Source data

■ ■ ■ ■ ■

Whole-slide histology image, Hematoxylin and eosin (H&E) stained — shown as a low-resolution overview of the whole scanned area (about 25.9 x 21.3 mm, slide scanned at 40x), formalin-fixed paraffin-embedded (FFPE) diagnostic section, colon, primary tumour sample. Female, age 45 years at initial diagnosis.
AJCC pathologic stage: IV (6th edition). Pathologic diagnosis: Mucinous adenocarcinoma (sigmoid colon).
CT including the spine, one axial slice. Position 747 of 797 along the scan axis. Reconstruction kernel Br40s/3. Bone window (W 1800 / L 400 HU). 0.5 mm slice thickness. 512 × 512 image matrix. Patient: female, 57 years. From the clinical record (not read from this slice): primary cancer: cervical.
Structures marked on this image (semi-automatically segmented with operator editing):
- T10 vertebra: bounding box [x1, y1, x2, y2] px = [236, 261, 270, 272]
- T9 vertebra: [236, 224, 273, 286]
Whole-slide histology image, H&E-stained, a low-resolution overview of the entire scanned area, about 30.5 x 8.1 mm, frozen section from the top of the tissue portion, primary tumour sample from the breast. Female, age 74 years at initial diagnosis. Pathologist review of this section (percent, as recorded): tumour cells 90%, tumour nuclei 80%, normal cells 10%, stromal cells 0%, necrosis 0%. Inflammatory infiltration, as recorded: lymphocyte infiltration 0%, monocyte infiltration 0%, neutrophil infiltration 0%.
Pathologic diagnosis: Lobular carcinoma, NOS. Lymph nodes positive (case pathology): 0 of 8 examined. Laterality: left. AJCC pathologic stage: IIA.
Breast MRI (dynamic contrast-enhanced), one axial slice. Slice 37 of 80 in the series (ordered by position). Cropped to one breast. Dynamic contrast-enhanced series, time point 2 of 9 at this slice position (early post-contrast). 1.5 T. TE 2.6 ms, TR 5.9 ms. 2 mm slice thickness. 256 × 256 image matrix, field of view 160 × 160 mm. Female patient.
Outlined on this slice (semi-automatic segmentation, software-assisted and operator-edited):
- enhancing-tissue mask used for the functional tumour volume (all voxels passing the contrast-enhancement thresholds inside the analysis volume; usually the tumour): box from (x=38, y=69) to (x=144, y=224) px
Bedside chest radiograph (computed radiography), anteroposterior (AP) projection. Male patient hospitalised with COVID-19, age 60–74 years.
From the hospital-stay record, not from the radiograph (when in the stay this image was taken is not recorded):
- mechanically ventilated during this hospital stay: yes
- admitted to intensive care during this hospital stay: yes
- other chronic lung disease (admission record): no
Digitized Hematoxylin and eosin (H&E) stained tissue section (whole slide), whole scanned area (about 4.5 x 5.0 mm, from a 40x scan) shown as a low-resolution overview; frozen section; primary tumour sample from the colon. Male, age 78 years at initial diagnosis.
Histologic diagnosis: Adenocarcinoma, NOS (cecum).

■ ■ ■ ■ ■

All entries must be given again exactly.

**Solution to this task**
Whole-slide histology image, Hematoxylin and eosin (H&E) stained — shown as a low-resolution overview of the whole scanned area (about 25.9 x 21.3 mm, slide scanned at 40x), formalin-fixed paraffin-embedded (FFPE) diagnostic section, colon, primary tumour sample. Female, age 45 years at initial diagnosis.
AJCC pathologic stage: IV (6th edition). Pathologic diagnosis: Mucinous adenocarcinoma (sigmoid colon).
CT including the spine, one axial slice. Position 747 of 797 along the scan axis. Reconstruction kernel Br40s/3. Bone window (W 1800 / L 400 HU). 0.5 mm slice thickness. 512 × 512 image matrix. Patient: female, 57 years. From the clinical record (not read from this slice): primary cancer: cervical.
Structures marked on this image (semi-automatically segmented with operator editing):
- T10 vertebra: bounding box [x1, y1, x2, y2] px = [236, 261, 270, 272]
- T9 vertebra: [236, 224, 273, 286]
Whole-slide histology image, H&E-stained, a low-resolution overview of the entire scanned area, about 30.5 x 8.1 mm, frozen section from the top of the tissue portion, primary tumour sample from the breast. Female, age 74 years at initial diagnosis. Pathologist review of this section (percent, as recorded): tumour cells 90%, tumour nuclei 80%, normal cells 10%, stromal cells 0%, necrosis 0%. Inflammatory infiltration, as recorded: lymphocyte infiltration 0%, monocyte infiltration 0%, neutrophil infiltration 0%.
Pathologic diagnosis: Lobular carcinoma, NOS. Lymph nodes positive (case pathology): 0 of 8 examined. Laterality: left. AJCC pathologic stage: IIA.
Breast MRI (dynamic contrast-enhanced), one axial slice. Slice 37 of 80 in the series (ordered by position). Cropped to one breast. Dynamic contrast-enhanced series, time point 2 of 9 at this slice position (early post-contrast). 1.5 T. TE 2.6 ms, TR 5.9 ms. 2 mm slice thickness. 256 × 256 image matrix, field of view 160 × 160 mm. Female patient.
Outlined on this slice (semi-automatic segmentation, software-assisted and operator-edited):
- enhancing-tissue mask used for the functional tumour volume (all voxels passing the contrast-enhancement thresholds inside the analysis volume; usually the tumour): box from (x=38, y=69) to (x=144, y=224) px
Bedside chest radiograph (computed radiography), anteroposterior (AP) projection. Male patient hospitalised with COVID-19, age 60–74 years.
From the hospital-stay record, not from the radiograph (when in the stay this image was taken is not recorded):
- mechanically ventilated during this hospital stay: yes
- admitted to intensive care during this hospital stay: yes
- other chronic lung disease (admission record): no
Digitized Hematoxylin and eosin (H&E) stained tissue section (whole slide), whole scanned area (about 4.5 x 5.0 mm, from a 40x scan) shown as a low-resolution overview; frozen section; primary tumour sample from the colon. Male, age 78 years at initial diagnosis.
Histologic diagnosis: Adenocarcinoma, NOS (cecum).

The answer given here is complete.